Fakten zum Volvo-Baukasten
Von 1999 bis 2010 gehörte Volvo zum Ford-Konzern. In dieser Zeit basierten die neuen Modelle der Schweden auf Plattformen der US-Mutter, etwa dem Ford Focus oder dem hierzulande nicht verkauften Ford Taurus. Als der chinesische Konzern Geely Volvo im Jahr 2010 übernahm, konnten sie die Ford-Technik nicht weiter nutzen, weshalb ein eigenes System entwickelt wurde.
Volvo nennt seinen Baukasten „skalierbare Produkt-Architektur“, kurz SPA. Auf dieser Architektur sollen künftig alle größeren Modelle ab der 60er Baureihe basieren. Sie teilen sich sämtliche Motoren (ausschließlich Vierzylinder mit zwei Litern Hubraum) und viele Teile des Fahrwerks. So sollen die Kosten bei Entwicklung und Produktion gesenkt werden und langfristig auch die Margen steigen.
Für die Entwicklung der Architektur und die Umrüstung der Produktionsanlagen auf die neue Technik hat Volvo insgesamt rund 75 Milliarden schwedische Kronen, rund acht Milliarden Euro, ausgegeben.
Nur ein Maß – der Abstand zwischen Vorderachse und A-Säule – ist festgelegt, alle anderen Maße sind flexibel. So können teure Bauteile wie die Motoren oder die Elektro-Einheit des Hybridantriebs in unterschiedlich großen Autos verwendet werden, von der Mittelklasse-Limousine S60 bis hin zum großen SUV XC90.
Der XC90 hat den Anfang gemacht, inzwischen ist die 90er-Baureihe komplett: Volvo bietet neben dem SUV XC90 auch die Limousine S90, den Kombi V90 und den Offroad-Kombi V90 Cross Country an. Die bisherigen Modelle S80 und V70 wurden durch die 90er-Modelle ersetzt. In der Mittelklasse hat ebenfalls das SUV den Anfang gemacht, der XC60. Die Limousine S60 und Kombi V60 folgen bald.

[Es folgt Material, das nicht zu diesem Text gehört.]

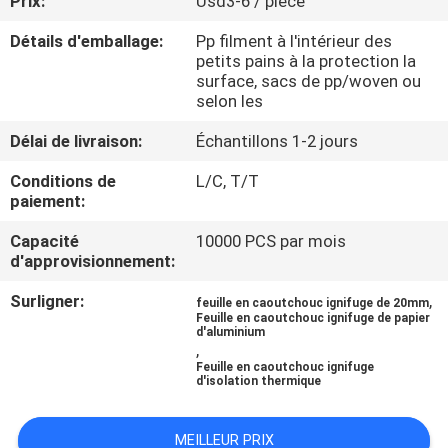
Prix:
Usd3-6 / piece
Détails d'emballage:
Pp filment à l'intérieur des
CONTRÔLE
petits pains à la protection la
DE
surface, sacs de pp/woven ou
selon les
QUALITÉ
Délai de livraison:
Échantillons 1-2 jours
CONTACTEZ-
Conditions de
L/C, T/T
paiement:
NOUS
Capacité
10000 PCS par mois
d'approvisionnement:
BLOGS
Surligner:
,
feuille en caoutchouc ignifuge de 20mm
Feuille en caoutchouc ignifuge de papier
d'aluminium
DEMANDEZ
,
Feuille en caoutchouc ignifuge
UNE
d'isolation thermique
CITATION
MEILLEUR PRIX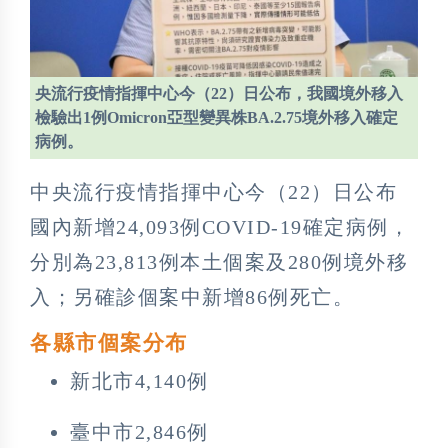
央流行疫情指揮中心今（22）日公布，我國境外移入
檢驗出1例Omicron亞型變異株BA.2.75境外移入確定
病例。
中央流行疫情指揮中心今（22）日公布
國內新增24,093例COVID-19確定病例，
分別為23,813例本土個案及280例境外移
入；另確診個案中新增86例死亡。
各縣市個案分布
新北市4,140例
臺中市2,846例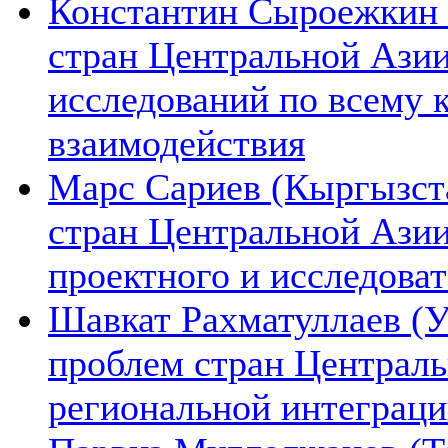
Константин Сыроежкин (
стран Центральной Азии
исследований по всему 
взаимодействия
Марс Сариев (Кыргызста
стран Центральной Ази
проектного и исследова
Шавкат Рахматуллаев (У
проблем стран Централь
региональной интеграц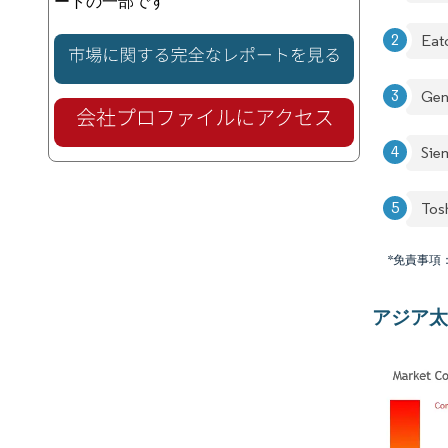
ートの一部です
Eat
Gen
Sie
Tos
*免責事項
アジア太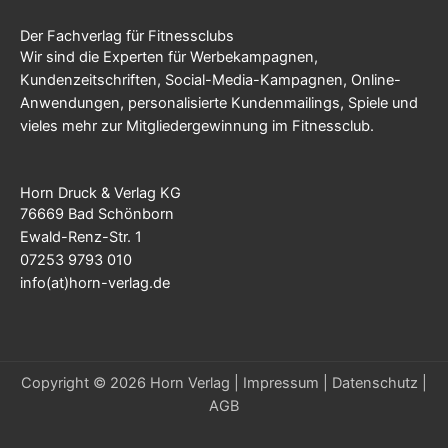
Der Fachverlag für Fitnessclubs
Wir sind die Experten für Werbekampagnen,
Kundenzeitschriften, Social-Media-Kampagnen, Online-
Anwendungen, personalisierte Kundenmailings, Spiele und
vieles mehr zur Mitgliedergewinnung im Fitnessclub.
Horn Druck & Verlag KG
76669 Bad Schönborn
Ewald-Renz-Str. 1
07253 9793 010
info(at)horn-verlag.de
Copyright © 2026 Horn Verlag |
Impressum
|
Datenschutz
|
AGB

Die Volvo-Foren sollen überall da ihr Lager aufschlagen, wo die Schweden potenzielle Kunden vermuten. Auf Kongressen, Messen, Sportveranstaltungen. Das erste Volvo-Forum konnten Urlauber im Juli auf Sylt auf Promenade von Westerland begutachten, wo Volvo den Surf Cup präsentierte. Im Laufe des Jahres folgen 14 weitere Stationen, unter anderem in Köln, Düsseldorf auf der Hanse Sail in Hamburg und den Literaturtagen in München. "Das ist der absolut richtige Weg", lobt ein Sprecher des Volvo-Händler-Verbands, "auf der Messe sind die Streuverluste exorbitant. So können wir viel zielgruppenspezifischer potenzielle Kunden ansprechen."